Dataset entries:
[Start of section]
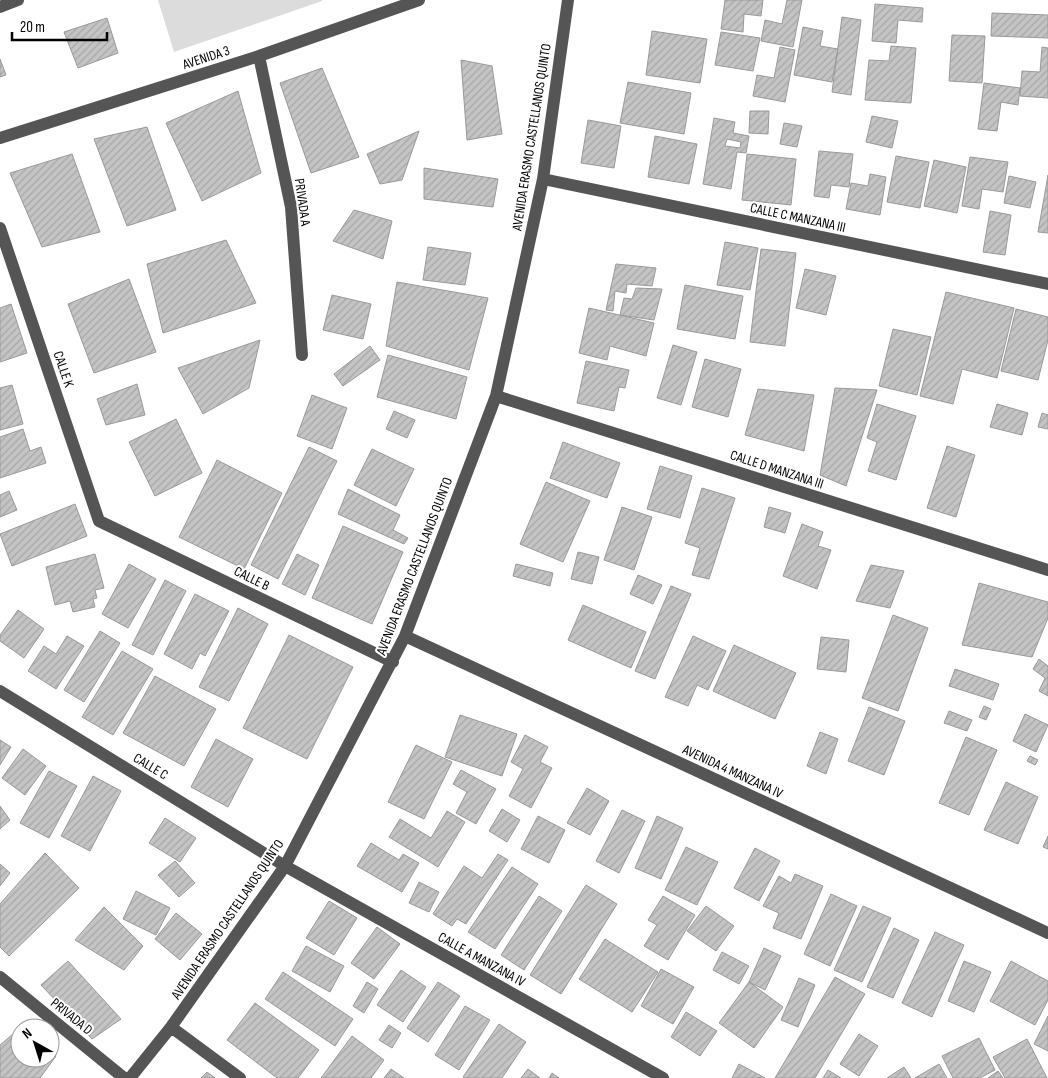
<svg xmlns="http://www.w3.org/2000/svg" width="1048" height="1078" font-family="'Sofia Sans Condensed',sans-serif">
<style>
.grass{fill:#dcdcdc}
.building{fill:url(#building-hatch);stroke:#999;fill-rule:evenodd}
.lines{fill:none;stroke-linecap:round;stroke-linejoin:round}
.minor{stroke:#555;stroke-width:12}
.labels{text-anchor:middle;stroke-width:4;stroke-linejoin:round;paint-order:stroke}
.street-label{font-size:14px;fill:#000;stroke:#fff}
</style>
<defs>
<pattern id="building-hatch" width="6" height="6" patternUnits="userSpaceOnUse" patternTransform="scale(1.25)"><rect width="6" height="6" fill="#c4c4c4"/><path d="M-1 1l2-2M0 6l6-6M5 7l2-2" fill="none" stroke="#a7a7a7"/></pattern>
</defs>
<rect width="100%" height="100%" fill="#fff"/>
<path class="grass" d="M158,0H322V1L174,52Z"/>
<path class="building" d="M725,0H763L761,16L744,14L743,32L721,29Z
M787,0H802L793,47L761,41L765,20L782,24Z
M875,4L923,8L922,22L898,20L896,43L872,41Z
M992,13L1048,15V38L991,36Z
M842,17L861,20L851,95L832,92Z
M107,18L118,53L78,68L64,32Z
M803,27L823,31L820,46L838,49L832,82L794,75Z
M652,31L707,39L700,83L646,75Z
M721,32L760,38L753,71L715,65Z
M952,35L985,36L982,83L949,81Z
M891,46L916,48L911,103L865,100L869,60L889,61Z
M780,47L795,50L785,102L753,96L757,75L774,78Z
M1042,47L1048,48V98L1020,96L1022,71L1040,72Z
M0,59L6,75L0,77Z
M461,60L492,66L502,134L467,140Z
M322,68L359,157L311,173L280,83Z
M628,82L691,93L684,134L620,123Z
M984,83L1020,88L1018,105L1001,102L997,131L978,129Z
M238,91L261,173L202,201L166,123Z
M750,111H769L768,134L749,133Z
M872,116L898,121L892,148L866,142Z
M714,118L735,122L733,133L749,136L746,153L737,152L731,189L703,184ZM727,139L741,142L740,148L725,146Z
M588,120L621,126L614,168L581,163Z
M784,123L802,126L797,147L780,144Z
M147,127L176,210L127,226L94,139Z
M419,131L402,180L380,184L367,154Z
M655,136L697,144L689,184L648,177Z
M819,151L853,154L849,187L831,185L829,198L814,196Z
M72,154L100,232L42,247L10,173Z
M747,154L796,159L791,205L742,200Z
M896,156L929,162L920,208L887,202Z
M970,157L1008,162L1003,192L982,189L979,209L962,206Z
M934,160L966,167L957,213L924,206Z
M424,168L498,179L493,207L424,199Z
M870,174L886,177L880,215L846,209L851,183L868,186Z
M1048,175V233L1038,232Z
M1009,176L1036,182L1030,208L1004,203Z
M354,210L392,221L383,259L333,241Z
M990,211L1011,215L1005,255L983,252Z
M226,240L256,303L163,333L147,264Z
M725,242L758,248L750,290L717,285Z
M428,247L471,253L465,285L423,280Z
M761,249L796,253L785,346L750,342Z
M616,264L656,268L652,286L627,284L626,293L615,291L613,311L606,310Z
M805,269L836,276L826,315L796,308Z
M129,279L156,352L94,373L68,304Z
M397,282L488,298L469,370L386,346Z
M685,285L743,296L735,339L677,329Z
M636,288L662,289L654,320L620,315L624,298L632,299Z
M946,292L1014,308L997,378L962,369L953,404L920,396Z
M332,295L371,304L363,339L323,330Z
M11,304L27,353L0,362V308Z
M589,308L654,323L646,356L610,346L607,360L579,353Z
M1016,309L1048,317V340L1038,380L1001,371Z
M893,329L931,337L917,395L879,386Z
M260,340L249,388L203,414L178,368Z
M673,345L697,352L681,405L657,398Z
M370,346L380,360L343,386L334,374Z
M388,355L467,377L456,419L377,397Z
M705,359L741,369L728,417L692,407Z
M586,361L629,370L625,388L619,387L614,411L577,403Z
M137,384L145,415L106,425L97,399Z
M12,385L23,424L0,430V388Z
M835,388L877,390L846,486L820,475Z
M758,389L814,395L804,451L745,435Z
M312,395L347,408L332,449L297,436Z
M877,404L916,416L896,480L868,471L877,442L867,438Z
M997,404L1028,413L1022,435L990,427Z
M394,411L415,420L407,438L386,429Z
M1042,413L1048,415V429L1038,427Z
M176,419L202,473L155,496L129,442Z
M23,429L30,451L41,447L46,463L0,478V437Z
M563,442L620,463L607,498L550,478Z
M947,446L975,455L956,517L927,508Z
M309,447L337,461L278,579L251,565Z
M372,449L414,469L396,506L354,485Z
M217,460L282,493L244,569L179,537Z
M660,466L692,476L680,518L647,509Z
M546,482L590,501L563,562L520,544Z
M702,488L735,498L709,579L692,575L700,548L685,543Z
M348,489L400,515L393,530L408,538L404,544L338,514Z
M9,491L17,510L0,517V495Z
M75,504L87,536L12,566L0,534Z
M622,507L652,517L634,570L604,560Z
M769,507L791,513L785,533L764,527Z
M802,524L823,532L818,546L831,550L817,589L783,576Z
M343,526L403,552L372,624L312,598Z
M578,552L599,557L592,584L571,579Z
M95,554L104,588L95,590L97,598L93,599L95,607L73,612L70,601L55,605L46,567Z
M297,554L319,565L305,595L282,584Z
M129,564L156,579L128,628L102,614Z
M516,564L553,573L550,586L513,576Z
M871,565L904,571L890,608L856,601Z
M638,575L662,585L653,604L630,594Z
M165,580L186,591L153,655L132,645Z
M979,583L1048,602V618L1032,657L962,645Z
M671,586L691,594L655,679L635,671Z
M195,594L229,611L205,656L200,653L192,669L164,654Z
M583,605L646,632L631,668L568,640Z
M238,608L268,624L229,701L199,687Z
M18,610L44,629L24,658L0,641V635Z
M893,615L928,628L898,711L862,698Z
M100,631L120,643L84,702L64,690Z
M289,635L353,667L307,759L243,728Z
M67,636L84,646L56,689L28,671L44,646L56,654Z
M693,636L726,651L708,690L697,685L688,706L665,697Z
M821,637L849,640L846,672L817,669Z
M734,645L796,673L775,719L713,691Z
M122,651L153,669L113,735L82,717Z
M1039,659L1048,666V696L1039,691L1045,678L1033,669Z
M955,669L999,684L993,700L949,686Z
M155,676L216,709L184,766L123,733Z
M984,706L991,709L986,720L979,717Z
M869,707L905,721L884,775L848,761Z
M949,711L972,720L967,731L944,723Z
M1025,714L1048,725L1036,752L1013,741Z
M460,715L517,734L502,776L445,757Z
M820,732L838,739L826,774L807,766Z
M525,735L548,747L540,762L552,768L531,808L509,796L523,769L511,762Z
M966,737L997,750L969,815L939,803Z
M216,739L253,759L228,807L191,787Z
M0,740L11,747L0,765Z
M416,745L452,762L424,819L388,802Z
M23,749L46,766L25,795L2,778Z
M1030,756L1038,760L1035,765L1027,761Z
M461,770L496,789L476,824L456,813L467,792L453,784Z
M49,771L77,786L49,838L20,823Z
M93,776L121,791L90,851L61,836Z
M1006,782L1038,797L1018,844L984,830Z
M587,788L609,801L590,835L567,823Z
M0,806L10,820L0,829Z
M502,809L520,820L507,842L489,831Z
M622,810L645,821L619,873L596,861Z
M447,811L465,822L438,867L389,837L400,819L431,838Z
M538,816L565,830L549,863L521,849Z
M657,816L683,828L661,879L635,868Z
M165,818L196,838L180,862L149,843Z
M1048,836V849L1043,847Z
M371,843L399,860L403,854L419,863L402,892L357,866Z
M686,847L718,862L697,905L665,890Z
M755,848L780,861L759,901L734,888Z
M45,853L79,888L9,956L0,947V904Z
M498,854L508,860L466,924L457,919L452,926L433,914L464,866L482,878Z
M175,861L195,883L179,897L158,875Z
M0,864L10,873L0,886Z
M512,867L538,884L495,949L468,932Z
M795,874L823,886L801,939L773,928L779,913L763,906L779,876L791,883Z
M419,882L439,892L429,912L409,903Z
M586,885L617,904L561,994L530,975Z
M136,891L170,908L156,935L123,919Z
M831,894L857,906L830,966L804,954Z
M539,896L562,911L524,970L501,955Z
M663,896L695,915L668,960L644,946L657,925L648,920Z
M329,901L357,918L334,955L306,938Z
M706,906L734,926L716,951L687,931Z
M863,906L891,918L862,982L834,970Z
M104,907L143,946L124,970L75,940Z
M176,913L202,934L180,960L155,939Z
M377,927L400,944L374,979L351,963Z
M894,928L919,940L893,998L867,987Z
M935,932L964,945L932,1017L902,1003Z
M605,939L658,972L632,1012L579,979Z
M306,946L344,966L330,992L292,971Z
M764,948L781,956L765,990L749,982Z
M722,952L749,966L739,984L713,970Z
M68,961L121,1019L92,1039L41,985Z
M964,961L991,972L974,1012L948,1001Z
M1011,961L1048,981V1000L1035,1025L990,1001Z
M661,969L694,987L673,1024L641,1006Z
M401,970L426,987L403,1022L377,1005Z
M283,972L353,1019L335,1046L265,999Z
M835,977L865,994L815,1078H775Z
M799,978L815,985L798,1027L781,1020Z
M367,982L378,989L364,1013L353,1006Z
M438,982L460,996L428,1042L407,1028Z
M749,982L783,1007L754,1048L719,1023Z
M255,1003L319,1050L298,1078H277L227,1040Z
M465,1006L490,1020L459,1070L435,1055Z
M686,1012L717,1031L700,1056L671,1037Z
M1048,1016V1051L1034,1044Z
M499,1024L526,1042L502,1078H465L463,1077Z
M389,1025L401,1033L392,1048L379,1040Z
M20,1028V1058H50V1052L56,1056L40,1078H0V1045Z
M859,1034L878,1046L859,1076L840,1064Z
M352,1036L384,1060L371,1078H321Z
M979,1038L995,1070L980,1078H953L942,1056Z
M1027,1039L1047,1078H1005L993,1057Z
M739,1064L765,1078H732Z
M939,1064L947,1078H915Z
M904,1067L911,1078H887Z
M391,1069L404,1078H384Z
M528,1069L540,1078H521Z
M828,1070L841,1078H823Z
M998,1071L1003,1078H988Z
M207,1072L215,1078H201Z
M552,1073L559,1078H549Z"/>
<g class="lines">
<path class="minor" d="M0,7L18,0
M259,56L291,207L302,355
M0,138L259,56L419,0
M543,179L1048,284
M0,228L99,521L393,662
M496,396L1048,570
M405,636L1048,933
M0,691L285,866L663,1078
M0,977L124,1078
M171,1027L240,1078
M130,1078L171,1027L285,866L405,636L496,396L543,179L568,0"/>
</g>
<g class="labels">
<g class="street-label">
<text transform="translate(206 57) rotate(-18)" y="5">AVENIDA 3</text>
<text transform="translate(531 137) rotate(-81)" y="5">AVENIDA ERASMO CASTELLANOS QUINTO</text>
<text transform="translate(303 202) rotate(82)" y="5">PRIVADA A</text>
<text transform="translate(798 217) rotate(12)" y="5">CALLE C MANZANA III</text>
<text transform="translate(64 369) rotate(71)" y="5">CALLE K</text>
<text transform="translate(777 469) rotate(18)" y="5">CALLE D MANZANA III</text>
<text transform="translate(414 566) rotate(-69)" y="5">AVENIDA ERASMO CASTELLANOS QUINTO</text>
<text transform="translate(252 578) rotate(26)" y="5">CALLE B</text>
<text transform="translate(151 766) rotate(31)" y="5">CALLE C</text>
<text transform="translate(733 771) rotate(25)" y="5">AVENIDA 4 MANZANA IV</text>
<text transform="translate(227 919) rotate(-56)" y="5">AVENIDA ERASMO CASTELLANOS QUINTO</text>
<text transform="translate(482 959) rotate(29)" y="5">CALLE A MANZANA IV</text>
<text transform="translate(72 1016) rotate(39)" y="5">PRIVADA D</text>
</g>
</g>
<g transform="translate(35 1043) rotate(321)"><circle r="24" fill="#ffffff" stroke="#999999"/>
<path d="M0-4L9 19L0 12L-9 19Z" fill="#000000"/>
<text y="-8" font-size="14" font-weight="bold" text-anchor="middle" fill="#000000">N</text>
</g>
<path d="M12 32v8h95v-8" fill="none" stroke="#000000" stroke-width="2.5"/>
<text x="20" y="32" font-size="15" fill="#000000" stroke="#ffffff" stroke-width="4" paint-order="stroke">20 m</text>
</svg>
[End of section]
| DESCRIPTION OF THE TASK |
Taking the entries above, print exactly the lines starting at the line with "M755,848L780,861L759,901L734,888Z" and ending at the line with "M964,961L991,972L974,1012L948,1001Z", both included.

| EXPECTED ANSWER |
M755,848L780,861L759,901L734,888Z
M45,853L79,888L9,956L0,947V904Z
M498,854L508,860L466,924L457,919L452,926L433,914L464,866L482,878Z
M175,861L195,883L179,897L158,875Z
M0,864L10,873L0,886Z
M512,867L538,884L495,949L468,932Z
M795,874L823,886L801,939L773,928L779,913L763,906L779,876L791,883Z
M419,882L439,892L429,912L409,903Z
M586,885L617,904L561,994L530,975Z
M136,891L170,908L156,935L123,919Z
M831,894L857,906L830,966L804,954Z
M539,896L562,911L524,970L501,955Z
M663,896L695,915L668,960L644,946L657,925L648,920Z
M329,901L357,918L334,955L306,938Z
M706,906L734,926L716,951L687,931Z
M863,906L891,918L862,982L834,970Z
M104,907L143,946L124,970L75,940Z
M176,913L202,934L180,960L155,939Z
M377,927L400,944L374,979L351,963Z
M894,928L919,940L893,998L867,987Z
M935,932L964,945L932,1017L902,1003Z
M605,939L658,972L632,1012L579,979Z
M306,946L344,966L330,992L292,971Z
M764,948L781,956L765,990L749,982Z
M722,952L749,966L739,984L713,970Z
M68,961L121,1019L92,1039L41,985Z
M964,961L991,972L974,1012L948,1001Z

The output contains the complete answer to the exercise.